Pegadinhas que iniciantes sempre cometem

O primeiro furo é confiar na classificação automática sem validação. O IBGE tem mapas de vegetação nativa, mas eles são consolidados e muitas vezes suavizam transições que existem no terreno. Se você usar esses dados como referência sem cotejar com imagem recente, vai repetir erros que já foram superados. O segundo erro é tratar "mata atlântica" como unidade única. Uma área de restinga no litoral paulista não compartilha as mesmas espécies, estrutura ou dinâmica de regeneração de uma encosta de morro em Florianópolis.

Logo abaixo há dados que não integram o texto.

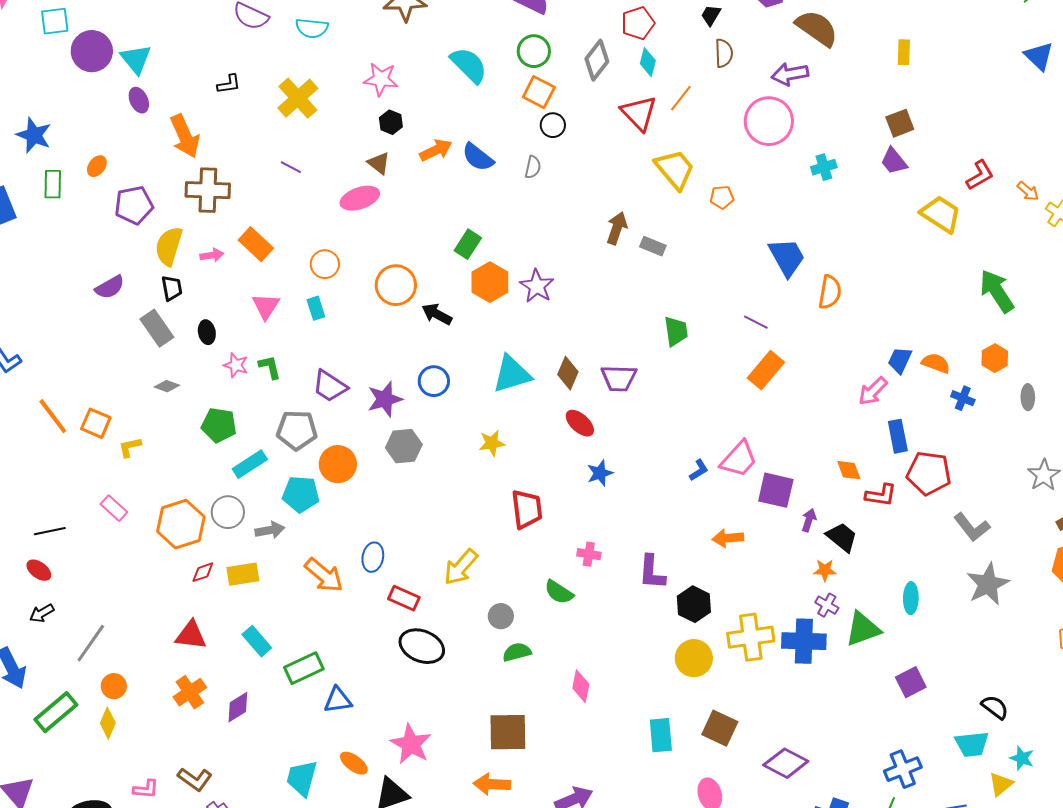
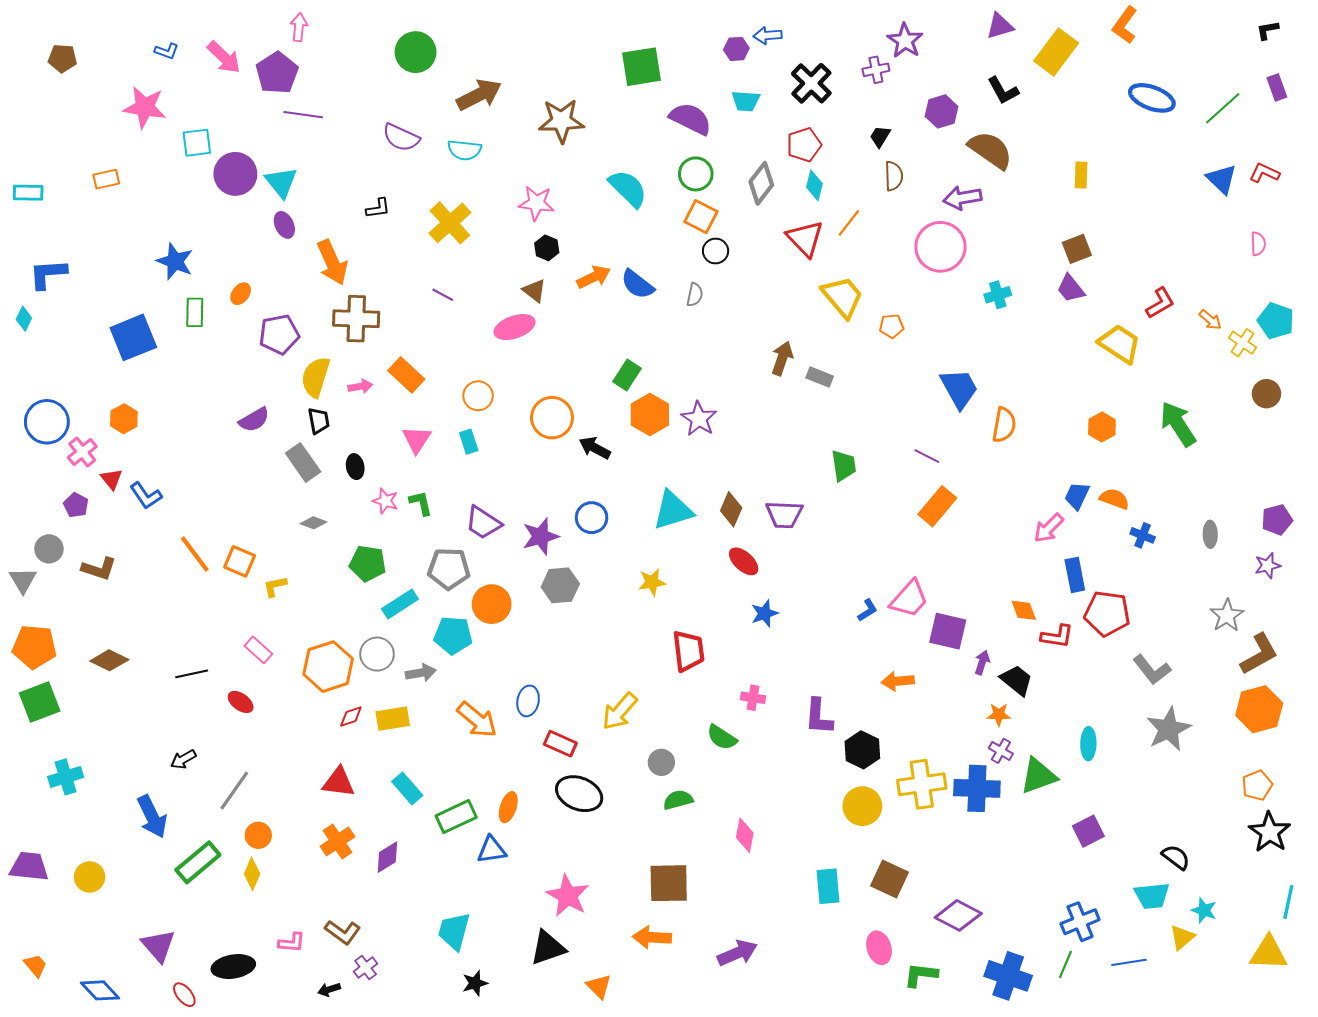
orange hexagon: (995, 358) -> (1102, 427), moved
red ellipse: (39, 570) -> (241, 702), moved
orange ellipse: (354, 763) -> (508, 807), moved, turned 72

O plano de manejo e o índice de qualidade ambiental vão ser completamente diferentes. O terceiro erro é ignorar a dinâmica de regeneração: fragmentos secundários aparecem como ombrófila densa em imagens multitemporais antigas, mas na classificação de uma única data eles podem estar apenas em estágio inicial de sucessão. Use séries temporais, mesmo que curtas, para evitar essa armadilha.

Ferramentas e fontes úteis

Para começar, o mapa de cobertura vegetal do IBGE está disponível publicamente e serve como base inicial. O MapBiomas oferece séries anuais com classificação de uso e cobertura, útil para acompanhar mudanças. Para dados de altura de dossel e estrutura, o GEDI e o ICESat-2 são gratuitas após cadastro. Quando o orçamento permite, drones com câmeras multiespectrais resolvem em poucas horas o que seria semanas de campo em áreas pequenas. Se você precisa de um fluxo prático rápido, um roteiro mínimo que funciona é: baixar imagem Sentinel-2, calcular NDVI e NDBI, gerar NDWI para delimitar áreas úmidas, rodar uma classificação random forest com amostras de campo, e validar com pontos de controle independentes. Em média, esse fluxo leva cerca de três a quatro horas para uma área de até mil hectares, dependendo da potência da máquina e da qualidade das amostras.

Limitações honestas

Nenhuma classificação orbital resolve a questão sozinha. Em áreas com grande percentual de nuvens, como trechos da Serra do Mar na época de inverno, a nuvem reduz drasticamente a eficácia do Sentinel-2 e o tempo de retorno da imagem não ajuda. LiDAR aéreo resolve, mas custa caro. Para propriedades pequenas ou remanescentes isolados, o melhor custo-benefício ainda é o drone com sensor multiespectral. E mesmo assim, a validação de campo permanece obrigatória se o objetivo for embasar licenciamento ou compensação ambiental, porque laudos exigem precisão no nível do parcelamento. O tipo de vegetação da mata atlântica precisa ser tratado como conjunto de formações distintas, e não como um rótulo único. Quem trata como se fosse só "floresta tropical" acaba cometendo erros de classificação e de manejo que se repetem em praticamente todos os projetos que vejo rodando. O diferencial costuma ser a paciência para coletar amostras certas e a disciplina para validar antes de fechar o mapeamento.